Face to Face, Eye to Eye, Heart to Heart
Welcome to the Mark Hunter Show! On my show this morning, I have Paul who is openly going to share his life’s story with us. He’s 40ish, single and been married three times -to his ipod, plasma screen and his car. In fact Paul believes he’s just another male who cannot commit! Welcome Paul!
Mr Chairman, ladies and gentleman, There are any number of reality television shows on which we can share our lives. Supportive shows like Oprah, Dr Phil, Kerrie Anne, and if you are brave enough, Jerry Springer.
But if you want to share your life and make a difference, stick to real reality. Two writers living 100 years apart give us separately the reason to do this, and what to do. Stephen Covey says the essence of human fulfillment is to leave a legacy. The poet Lord Tennyson tells us what legacy to leave. Ourselves in the hearts of others, so we can be “a part of all whom we meet”.
Wow! What an amazing legacy to leave ..our life woven into the life of another… we cannot do this on a 60 minute reality TV show with ads! It has to be face to face, eye to eye, heart to heart. I first learnt the value of this for myself about 8 years ago, in, of all places, a dentist’s waiting room.

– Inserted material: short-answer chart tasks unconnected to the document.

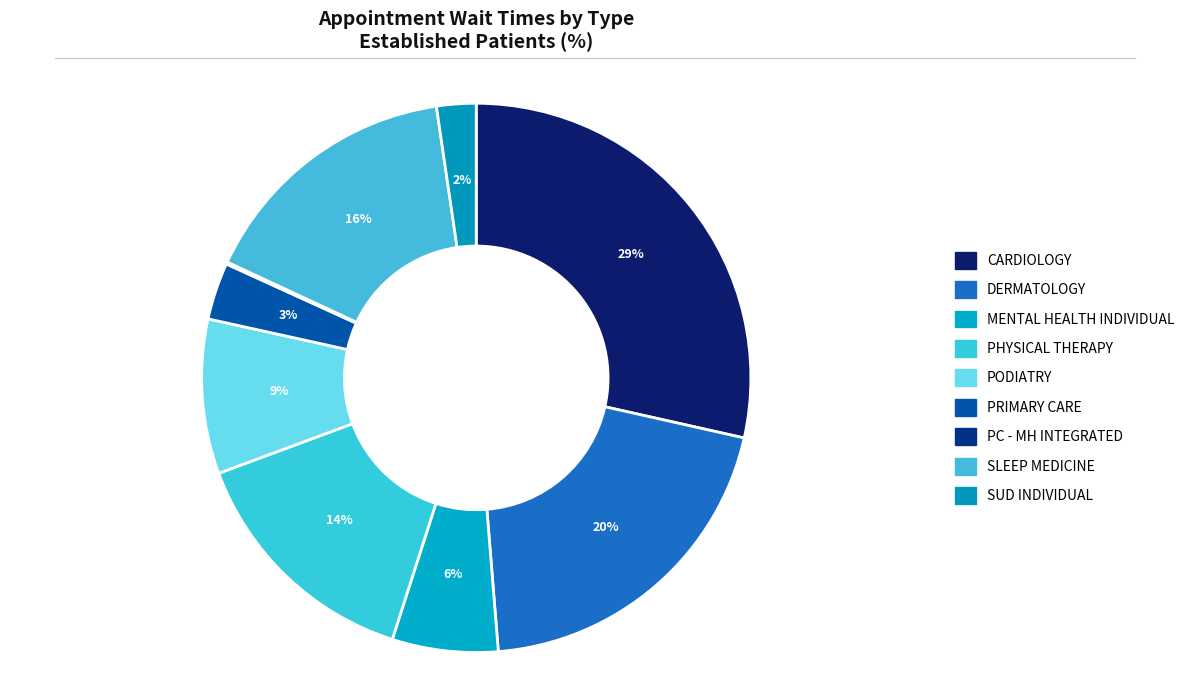

Rank the categories by value from highest to lowest.

CARDIOLOGY, DERMATOLOGY, SLEEP MEDICINE, PHYSICAL THERAPY, PODIATRY, MENTAL HEALTH INDIVIDUAL, PRIMARY CARE, SUBSTANCE USE DISORDER INDIVIDUAL, PRIMARY CARE - MENTAL HEALTH INTEGRATED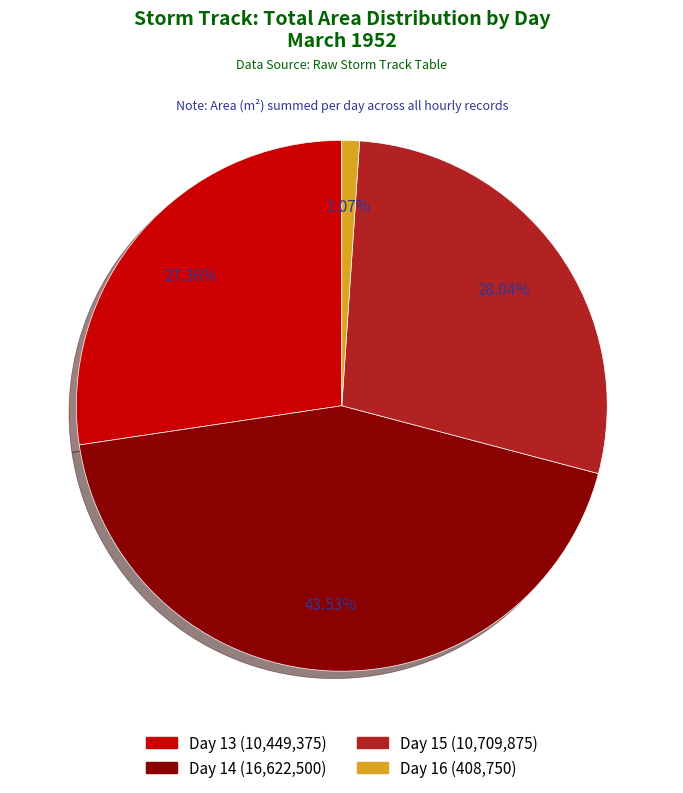

Is there a majority slice in this chart?

No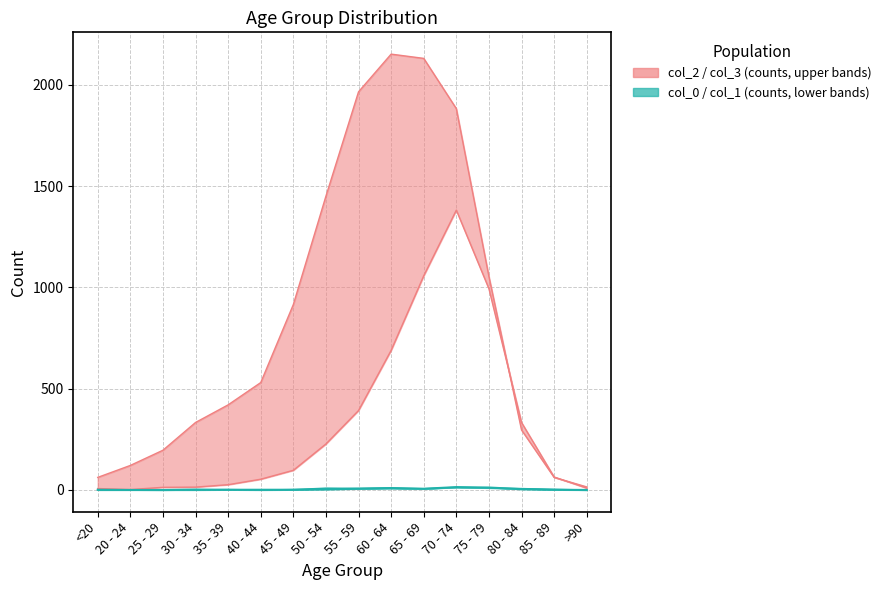

What is the average value of the 3 series?

335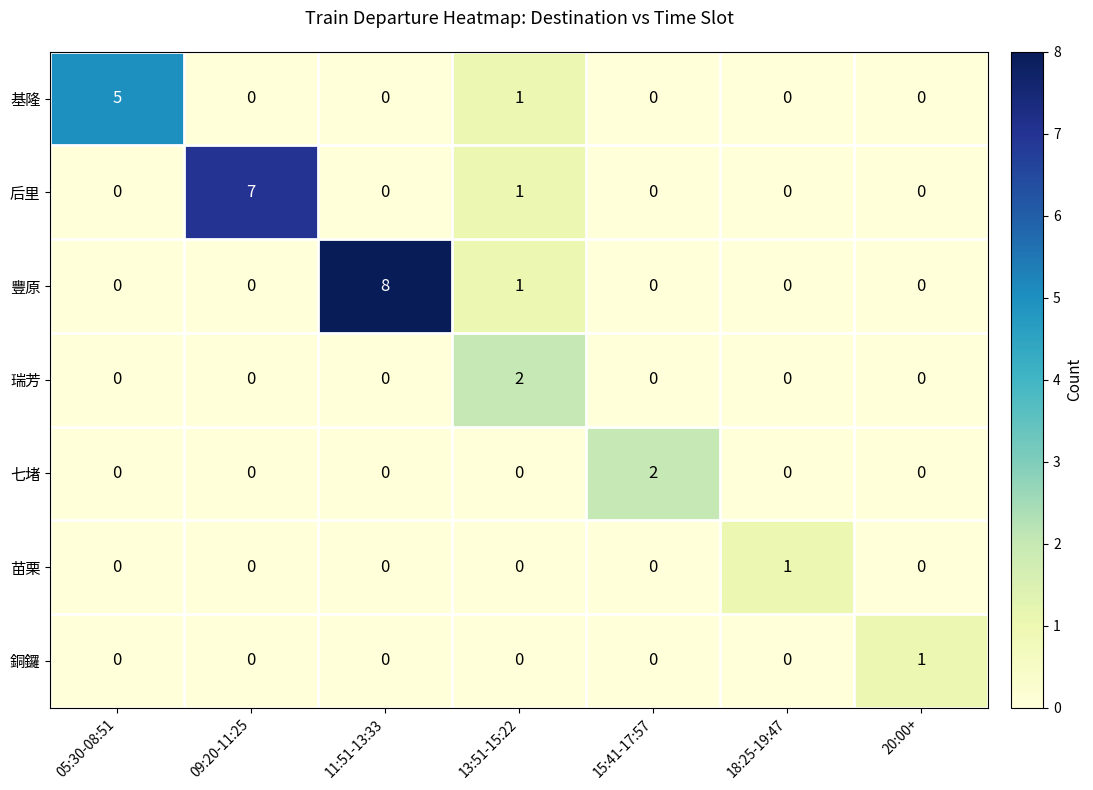

What is the total value across all series at 09:20-11:25?

7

When you enter such a room, you look for a seat, I look for a parking space. Once parked, I noticed a mother and her 6-year-old son sitting across the room. As I watched, the mother’s eyes lifted from her magazine and I sensed a degree of discomfort as they landed on my set of wheels. She looked at everyone else, checked on her son and finally sought sanctuary in the well-fingered pages of her magazine.
Her eyes never met mine. My heart wanted to say, “See me the person– not this the thing.”
I still experience adults who are unable to look me in the eye, and it frustrates me. With children, it is different. They just see it and speak it as it is, as did the boy in that room. He smiled at me so I smiled back.
Then secretly, I winked; and with the same sense of mischief and concealment, he winked back. Then I did what any normal mature 55-year-old adult would do. He laughed just like you.
His mother raised her head and looked in the direction of her son’s gaze. Once again, her eyes could not make it past my wheels.
Again, my heart cried out, ‘See me the person, not this the thing’, but her eyes never met mine. So I turned to the boy.
He gave me another smile, only this time, I could see on his face what appeared to be the birth of a most important question. Lacking all the inhibitions of an adult, as he shattered the silence in the waiting room with, “Hey mister do you sleep in that thing?”
His mother’s hand slipped quickly from the edge of the magazine, and Whack! She smacked her son’s bare leg. Her eyes darted towards me, and this time I took them…and for a moment we were face to face, eye to eye. I transferred from my chair to the now empty seat next to me, I turned to the boy and said, “Do you want to have a go?”
He looked to his mother with faith and expectation, until she nodded nervously. Well he raced across the room, settled himself into my chair, and within seconds, he pretended to snore loudly. It was priceless.
His mother finally gave me her tear filled eyes, and a look I will never forget. A look which said without as much as a word being uttered, “My mind is at ease now, I can see, I can see what my son sees – I can see you”
In that room she met me, took the piece of me I offered, and made it a part of herself…. And we were heart to heart. And as for the boy ..Well he now knows how difficult it is to sleep in a wheelchair.
Ladies and gentlemen, any time is a good time to share ourselves face to face, eye to eye heart to heart. When we do this, our life is woven into the life of another and we leave the legacy Tennyson and Covey urged us to leave. I felt the value of doing this in that waiting room. I invite you to experience that same fulfillment when you next leave your legacy. Face to face, eye to eye, heart to heart.